**TASK BRIEF:** Please copy the items below word for word, leaving out the pictures.
BEGIN DATA
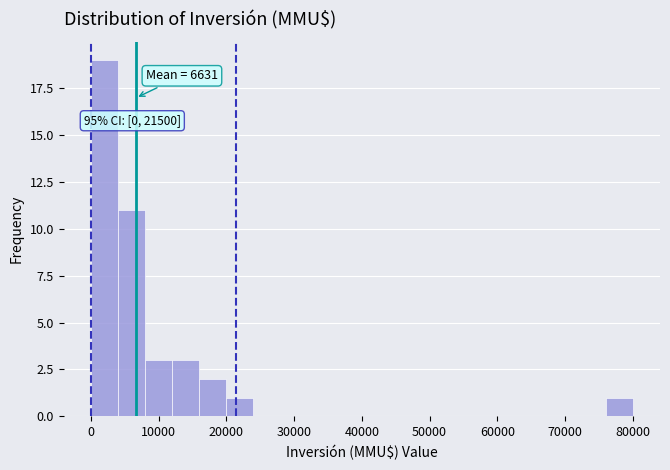

Over which range of the x-axis is the bar tallest?

0 to 4000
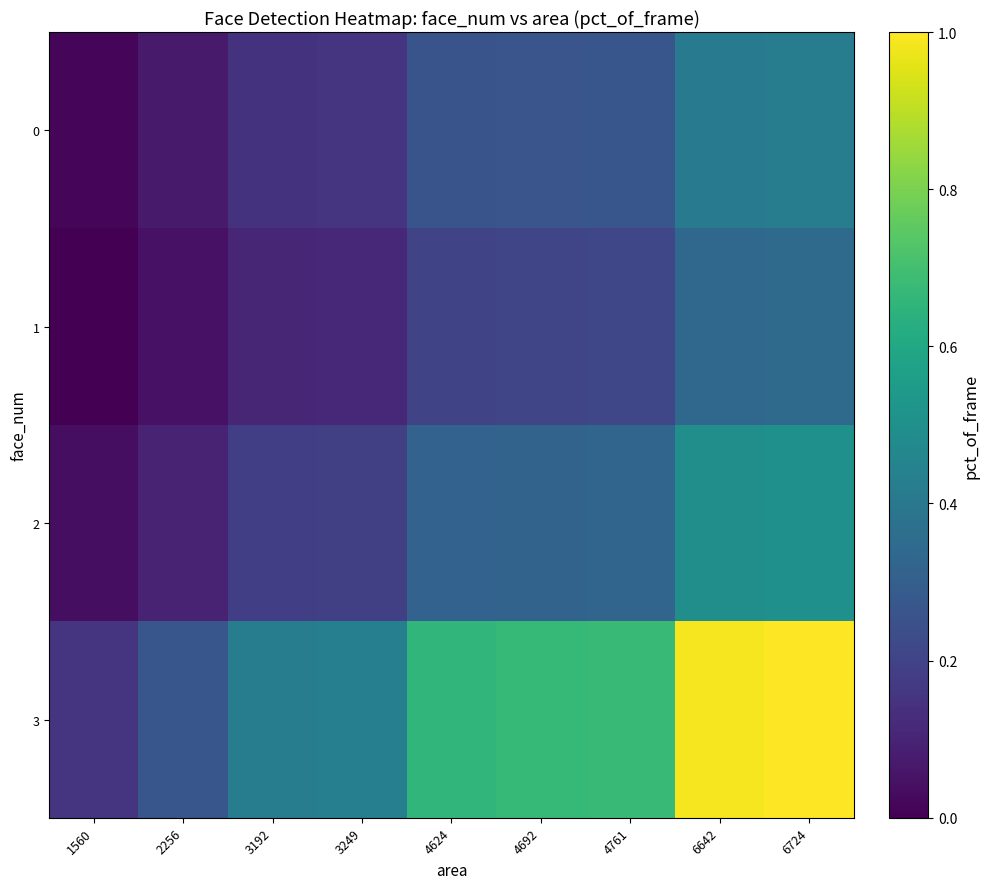

Reading left to right, transcribe all the data shown in this chart.

row_0: 1560=0.0	2256=0.1	3192=0.1	3249=0.2	4624=0.3	4692=0.3	4761=0.3	6642=0.4	6724=0.4
row_1: 1560=0.0	2256=0.0	3192=0.1	3249=0.1	4624=0.2	4692=0.2	4761=0.2	6642=0.3	6724=0.3
row_2: 1560=0.0	2256=0.1	3192=0.2	3249=0.2	4624=0.3	4692=0.3	4761=0.3	6642=0.5	6724=0.5
row_3: 1560=0.2	2256=0.3	3192=0.4	3249=0.4	4624=0.7	4692=0.7	4761=0.7	6642=1.0	6724=1.0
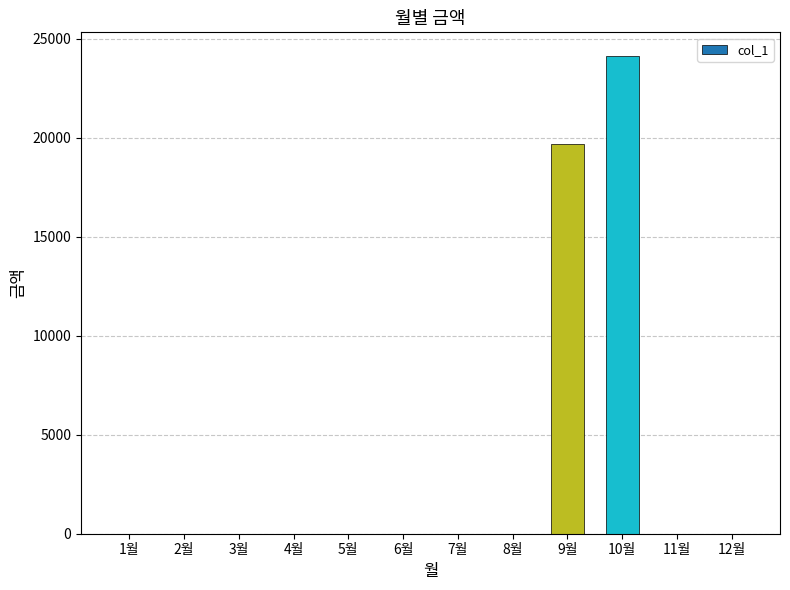

At which label is the value closest to 12060?

9월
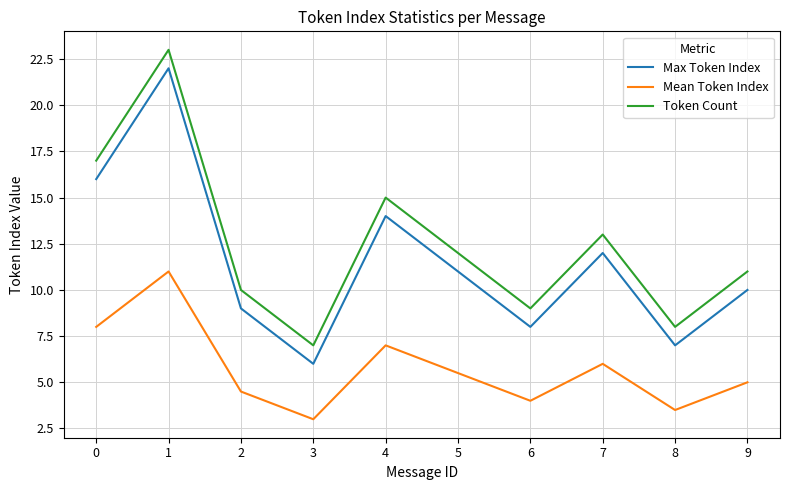

What is the difference between the highest and lowest values at 2?

5.5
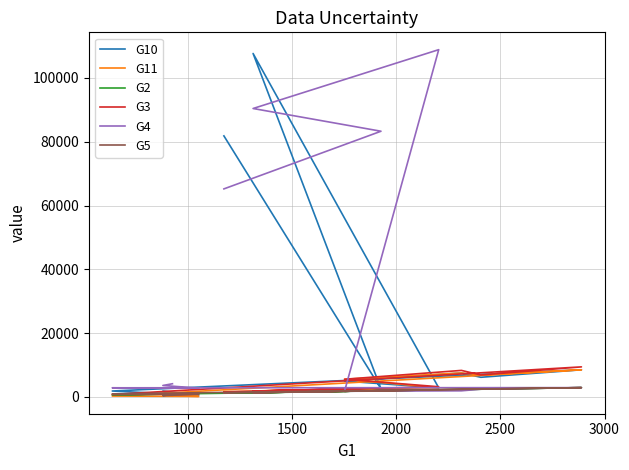

Is the value of G5 at 2000 greater than the value of G3 at 2500?

No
END DATA
**SOLUTION FOR THIS TASK:**
Over which range of the x-axis is the bar tallest?

0 to 4000

Reading left to right, transcribe all the data shown in this chart.

row_0: 1560=0.0	2256=0.1	3192=0.1	3249=0.2	4624=0.3	4692=0.3	4761=0.3	6642=0.4	6724=0.4
row_1: 1560=0.0	2256=0.0	3192=0.1	3249=0.1	4624=0.2	4692=0.2	4761=0.2	6642=0.3	6724=0.3
row_2: 1560=0.0	2256=0.1	3192=0.2	3249=0.2	4624=0.3	4692=0.3	4761=0.3	6642=0.5	6724=0.5
row_3: 1560=0.2	2256=0.3	3192=0.4	3249=0.4	4624=0.7	4692=0.7	4761=0.7	6642=1.0	6724=1.0

At which label is the value closest to 12060?

9월

What is the difference between the highest and lowest values at 2?

5.5

Is the value of G5 at 2000 greater than the value of G3 at 2500?

No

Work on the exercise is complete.